Je croyais, monsieur, que vous m'aviez tout à fait oubliée, et mon amitié en était blessée, car il me semble qu'elle a droit de vous suivre du pôle brûlant, jusqu'au pôle glacé. Je vois qu'il a fallu les bontés dont le prince royal de Prusse m'honore pour vous rappeler mon idée, et ce n'est pas une des moindres obligations que j'aie à cet aimable prince. Je n'ai pas douté qu'il ne fît sur votre esprit l'effet qu'il a droit de faire sur celui de tout être pensant. Il nous a mandé combien il avait été affligé de votre départ.
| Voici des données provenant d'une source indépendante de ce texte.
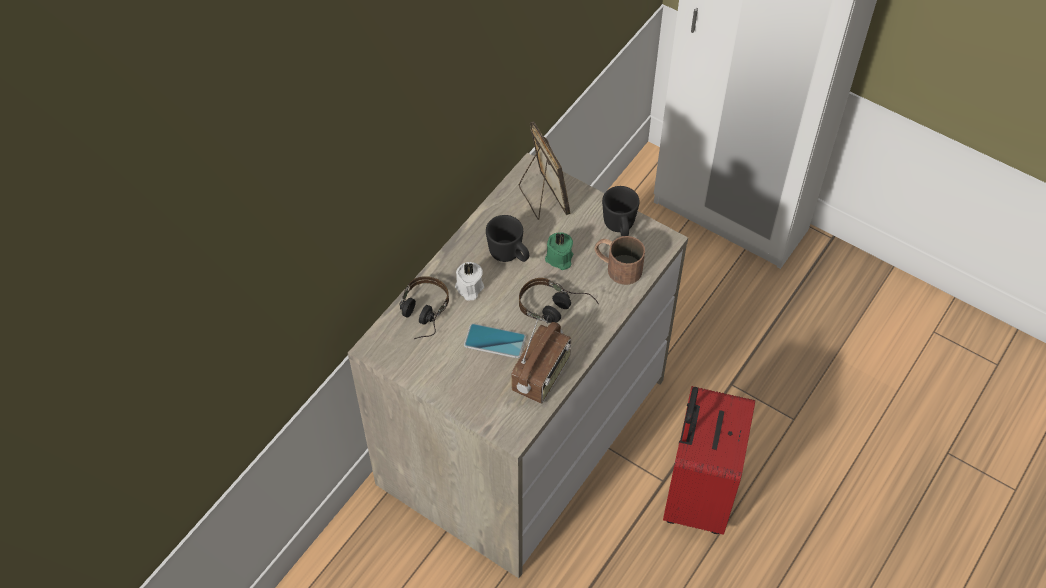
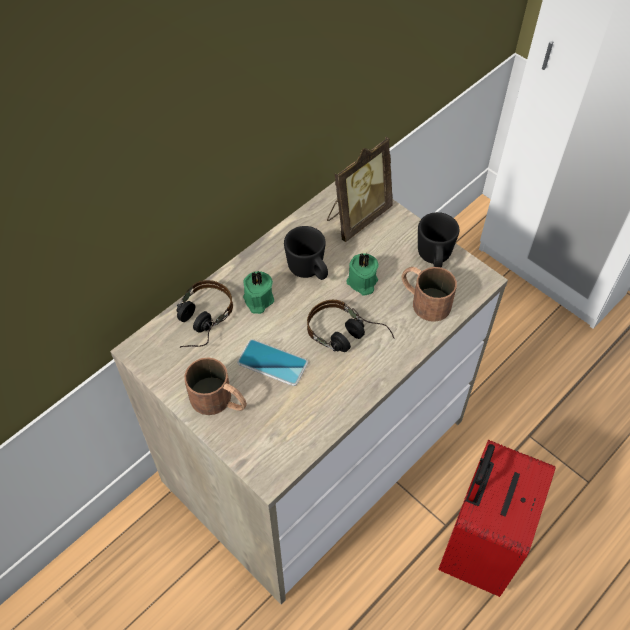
camera: 10 degrees right, 0 degrees up
(456, 380) = (219, 401): none -> brown mug
(469, 288) = (258, 300): white candle -> green candle
(542, 198) = (357, 217): picture frame -> picture frame turned 60 degrees clockwise
(542, 376) = (316, 411): radio -> none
Je vous avoue que, n'en déplaise à mr son père, je suis bien curieuse de voir un tel prince sur le trône, ce sera un beau phénomène. J'ai passé quatre mois à Paris, pendant que vous couriez les mers, et j'aurais bien voulu que quelque vague vous eût jeté dans ce temps là sur nos côtes; j'y ai acheté une maison peinte par Le Sueur et par le Brun; mais au lieu de la venir habiter, je plaide ici vraisemblablement pour plusieurs années. Je regrette Cirey presque autant que Paris. J'ai beaucoup vu pendant mon séjour dans cette grande ville mad. la duchesse d'Aiguillon qui est bien digne des hommages que vous lui avez rendus, et qui me paraît vous regretter infiniment; je l'ai retrouvée toute Anglaise; elle entend à présent cette langue beaucoup mieux que moi, et je crois presque aussi bien que vous. Pour mylord Hervey j'en rabats bien de tout ce que vous m'avez dit. Il me semble que sa négligence à répondre gâte toutes ses bonnes qualités. Il n'a répondu ni à une grande lettre que mr de Voltaire lui a écrite, il y a plus de deux ans, ni à l'envoi de mon mémoire; ce qui n'est, ni dans la politesse italienne, ni dans la française; mais vous, monsieur, vous ne m'en parlez pas de ce mémoire; c'est pourtant votre suffrage que j'ambitionne; peut être ne l'avez vous point lu. Vous savez combien je suis.